The mouthwatering leather makes the AMG-GT C Roadster smell a day old, but really, it’s a week old. Cinema picked this Mercedes out. According to the price tag, she was overly faithful. She needed the complete premium package. Better to have wished, than wish you had.
The August sky is pitch, clear and tranquil. The west side is like a postcard. I let it soak in. These were the times I really counted my blessings. Benz is tinted all around, which was not her style. So I asked if she bought the car for me. I like my rides presidential. She bought it for herself, but she normally lived up to her name. She loves to be seen, even by those who’s opinions were utterly useless.
Malichi, my brother who got me by three years, had a nice dinner party for his oldest Penelope, nine. She endured the honor roll for two straight years at her private school. That’s something to commend.
Every now and then, Cinema and Malichi didn’t get along, but so what. She is not that childish for her not to show up. But she didn’t. I got curious when she was not on the scene. She was just being herself. Cinema cared at times; at times, she didn’t. Sometimes she did it big. Sometimes she didn’t. Sometimes she went to Lig, my baby brother of two years, and played with his pit bulls. Sometimes dogs made her sick.
Lately she had been talking about jumping the broom. We stumbled on this topic, and shortly after, she brought it right back up. She didn’t ask if I would or we would. She just merely suggested it would be best for us to come to a nuptial agreement.
“It doesn’t have to be extreme.
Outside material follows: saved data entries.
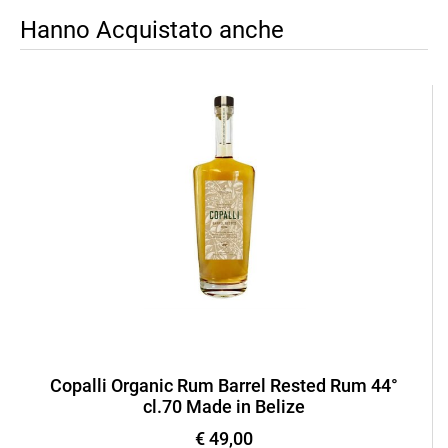
Hanno Acquistato anche
Copalli Organic Rum Barrel Rested Rum 44°
cl.70 Made in Belize
€ 49,00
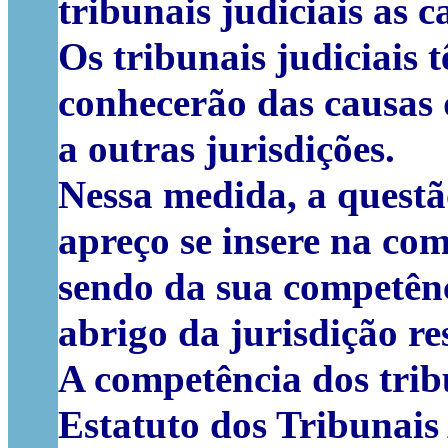
tribunais judiciais as 
Os tribunais judiciais
conhecerão das causas q
a outras jurisdições.
Nessa medida, a questão
apreço se insere na com
sendo da sua competênc
abrigo da jurisdição re
A competência dos tribu
Estatuto dos Tribunais 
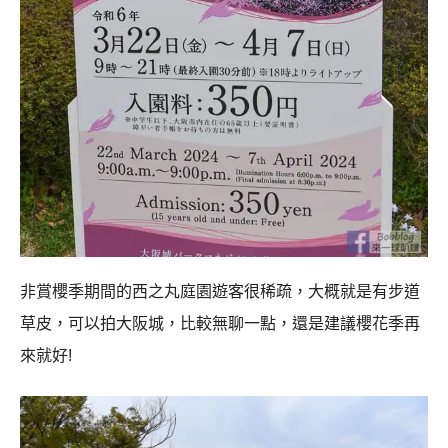
非賞櫻季期間的西之丸庭園遊客很稀疏，大概就是有步道
草皮，可以拍大阪城，比較無聊一點，還是建議櫻花季再
來就好!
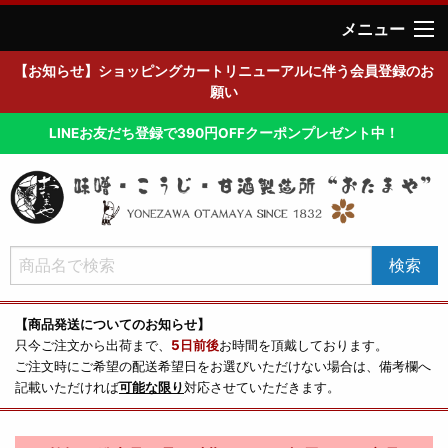
メニュー
【お知らせ】ショッピングカートリニューアルに伴う会員登録のお
願い
LINEお友だち登録で390円OFFクーポンプレゼント中！
【商品発送についてのお知らせ】
只今ご注文から出荷まで、
5日前後
お時間を頂戴しております。
ご注文時にご希望の配送希望日をお選びいただけない場合は、備考欄へ
記載いただければ
可能な限り
対応させていただきます。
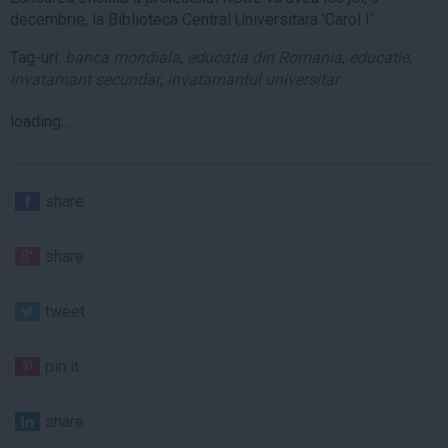
decembrie, la Biblioteca Central Universitara 'Carol I'.
Tag-uri:
banca mondiala
,
educatia din Romania
,
educatie
,
invatamant secundar
,
invatamantul universitar
loading...
share
share
tweet
pin it
share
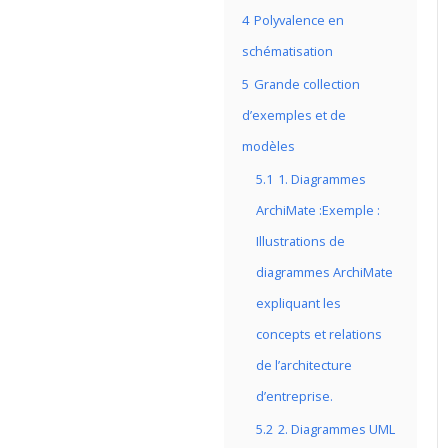
4
Polyvalence en
schématisation
5
Grande collection
d’exemples et de
modèles
5.1
1. Diagrammes
ArchiMate :Exemple :
Illustrations de
diagrammes ArchiMate
expliquant les
concepts et relations
de l’architecture
d’entreprise.
5.2
2. Diagrammes UML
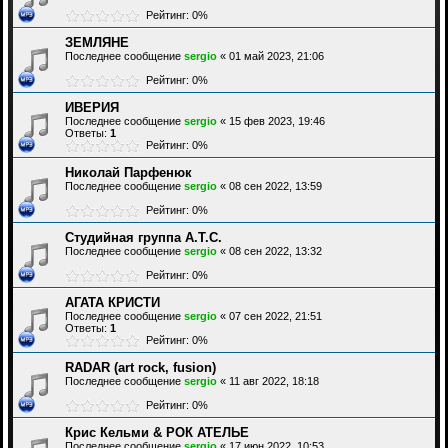
Рейтинг: 0%
ЗЕМЛЯНЕ
Последнее сообщение
sergio
«
01 май 2023, 21:06
Рейтинг: 0%
ИВЕРИЯ
Последнее сообщение
sergio
«
15 фев 2023, 19:46
Ответы:
1
Рейтинг: 0%
Николай Парфенюк
Последнее сообщение
sergio
«
08 сен 2022, 13:59
Рейтинг: 0%
Студийная группа А.Т.С.
Последнее сообщение
sergio
«
08 сен 2022, 13:32
Рейтинг: 0%
АГАТА КРИСТИ
Последнее сообщение
sergio
«
07 сен 2022, 21:51
Ответы:
1
Рейтинг: 0%
RADAR (art rock, fusion)
Последнее сообщение
sergio
«
11 авг 2022, 18:18
Рейтинг: 0%
Крис Кельми & РОК АТЕЛЬЕ
Последнее сообщение
sergio
«
17 июн 2022, 10:53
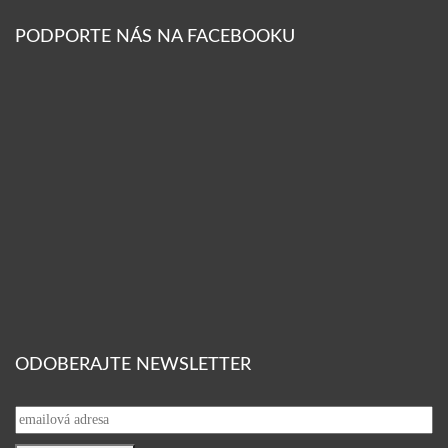
PODPORTE NÁS NA FACEBOOKU
ODOBERAJTE NEWSLETTER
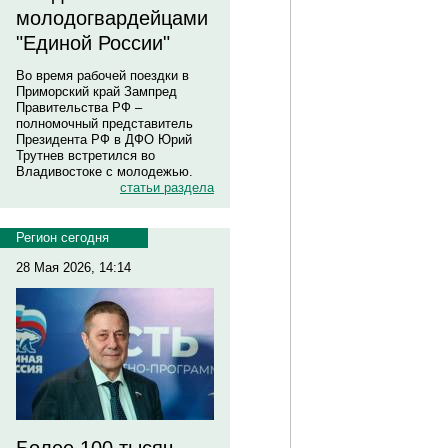
молодогвардейцами
"Единой России"
Во время рабочей поездки в
Приморский край Зампред
Правительства РФ –
полномочный представитель
Президента РФ в ДФО Юрий
Трутнев встретился во
Владивостоке с молодежью.
статьи раздела
Регион сегодня
28 Мая 2026, 14:14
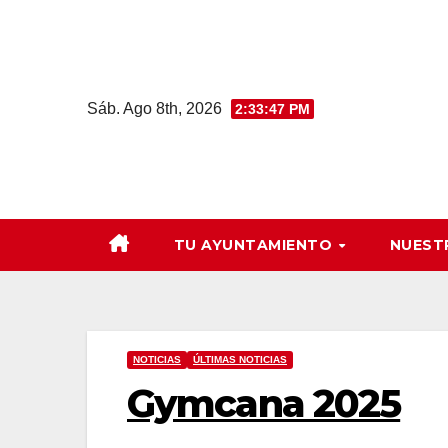
Saltar
al
contenido
Sáb. Ago 8th, 2026
2:33:48 PM
TU AYUNTAMIENTO
NUEST
NOTICIAS
ÚLTIMAS NOTICIAS
Gymcana 2025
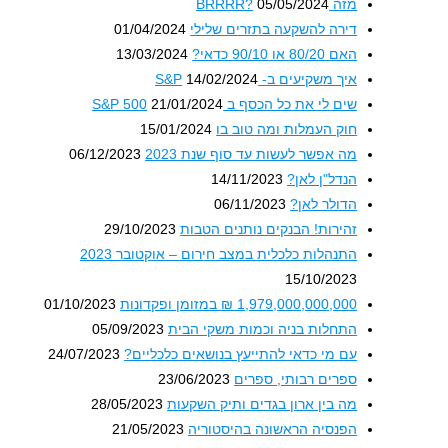
מזה BRRRR?
05/05/2024
דירה להשקעה בתזרים שלילי
01/04/2024
האם 80/20 או 90/10 כדאי?
13/03/2024
איך משקיעים ב- S&P
14/02/2024
שים לי את כל הכסף ב S&P 500
21/01/2024
חוק העמלות ומה טוב בו
15/01/2024
מה אפשר לעשות עד סוף שנת 2023
06/12/2023
הנדל"ן לאן?
14/11/2023
הדולר לאן?
06/11/2023
זהירות! הבנקים נותנים הטבות
29/10/2023
התנהלות כלכלית במצב חירום – אוקטובר 2023
15/10/2023
1,979,000,000,000 ₪ במזומן ופקדונות
01/10/2023
התחלות בניה וכמות משקי הבית
05/09/2023
עם מי כדאי להתייעץ בנושאים כלכליים?
24/07/2023
ספרים רבותי, ספרים
23/06/2023
מה בין ארון בגדים ותיק השקעות
28/05/2023
הפנסיה הראשונה בהיסטוריה
21/05/2023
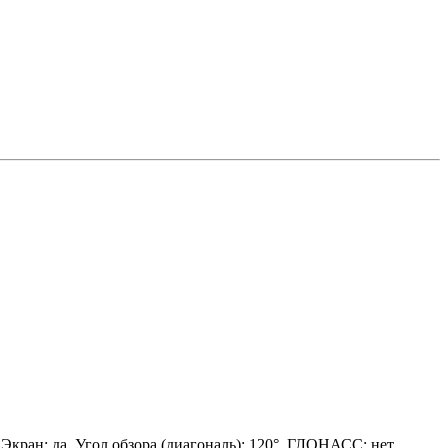
, Экран: да, Угол обзора (диагональ): 120°, ГЛОНАСС: нет,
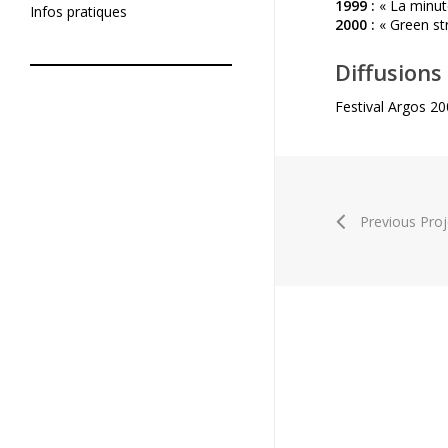
1999 :
« La minute
De tournage
Infos pratiques
2000 :
« Green str
De post-production
Diffusions
Festival Argos 20
Previous Proj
We can have it here in the living room; invite forty to fifty people, or it can just be you and me if you want.” I see this as a combination of TV “womenism” (a woman’s goal in life, for some uncanny reason, is to get married) and boredom. Or maybe, the truth is, she knows no one but me can deal with her as a whole—her domineering ways, her silent animated nightmares. A Drew Hamilton project girl. Now a Houston diva with stamps on her passport and an amax that allows her to get another AMG-GT C in the morning. A chess player at heart. Driver by nature who always sees the checkered flag and olive leaf crowned in the mirror.
Who on earth is really up that challenge?